05 Jun Life-Sustaining Treatments – The Big Three: CPR, Mechanical Ventilation, and Feeding Tubes: Part 1
Life-Sustaining Treatments (LSTs) Part 1: Cardiopulmonary Resuscitation
CPR stands for cardiopulmonary resuscitation. CPR is a medical procedure used in an emergency when a person experiences cardiac arrest. It involves someone pushing on the chest with their hands (chest compressions), artificial breathing using mouth-to-mouth respirations or a mask attached to a small bag to push air into the lungs, medications to stimulate the heart, and a machine that delivers electrical shocks to the chest (defibrillator).
Attempts to revive a person whose heart has stopped date back to the 18th century when the Scottish surgeon William Tossach used mouth-to-mouth breaths to save a suffocated coal miner, but it was not until the early 1960’s when Dr. William Kouwenhoven and his team at John’s Hopkins developed an external defibrillator, the 200-pound Hopkins Closed Chest Defibrillator, that cardiopulmonary resuscitation became the standard for managing cardiac arrest. In 1963 the American Heart Association formally endorsed CPR.
If a person is in cardiac arrest, breathing stops as well. Blood stops flowing throughout the body, and oxygen cannot get to the brain. The brain can survive without oxygen for only about five minutes. After that point a person will have some brain damage even if their heart started again.

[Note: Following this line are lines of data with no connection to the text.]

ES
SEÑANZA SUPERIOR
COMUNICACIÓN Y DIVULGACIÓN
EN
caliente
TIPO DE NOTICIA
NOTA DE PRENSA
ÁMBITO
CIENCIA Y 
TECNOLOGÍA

Cardiac arrest can be expected or unexpected. It is expected as a normal part of the natural dying process. It can also happen unexpectedly because of sudden, severe illness or injury or due to a heart problem that a person may or may not have known about. CPR can save lives, especially when given to an otherwise healthy person immediately after the heart stops.
The chances of surviving are better if CPR is started quickly after the heart stops. For in-hospital cardiac arrest, CPR works about half of the time, but only 17 out of 100 people who receive CPR in the hospital survive to be discharged. Despite wide-spread availability of CPR training, only half of by-standers state that they would be willing to attempt CPR. Only 10% of people who receive out-of-hospital CPR survive. For people with chronic heart, lung, liver, or kidney disease and metastatic cancer, about half the number of people will survive.
The word “resuscitation” has been problematic. As a general term it means any maneuvers intended to revive an unconscious person, but in CPR it is more specific: the unconscious person is clinically dead, being without a pulse and not breathing.
Healthcare staff automatically start CPR when a person goes into cardiac arrest unless there is a Do Not Resuscitate (DNR) order. In some places, this order is called DNAR (Do Not Attempt Resuscitation). With either a DNR or DNAR order healthcare staff will not do CPR in the event of cardiac arrest. It is important to understand that DNR/DNAR applies ONLY to the circumstance where a person has no pulse and is not breathing. Choosing not to have CPR should not affect options for other life-sustaining treatments such as blood transfusions, vasopressors, IV fluids, antibiotics, artificial nutrition, mechanical ventilation, and dialysis.
If a person survives CPR, they may have a sore chest or broken ribs because of the chest compressions. They may have a collapsed lung requiring placement of a chest tube. If there was not enough blood and oxygen circulating to vital organs, there may be brain, liver, and kidney problems afterward. The majority of people who survive CPR will initially need to be on a ventilator in an intensive care unit. This is why people cannot have life-sustaining treatment orders for no mechanical ventilation if they choose to have CPR.
Cardiopulmonary resuscitation is a potentially life-saving medical procedure. Chances of recovery after CPR depends on whether cardiac arrest occurs inside or outside of a hospital and also on a person’s overall condition and how many other medical problems they have.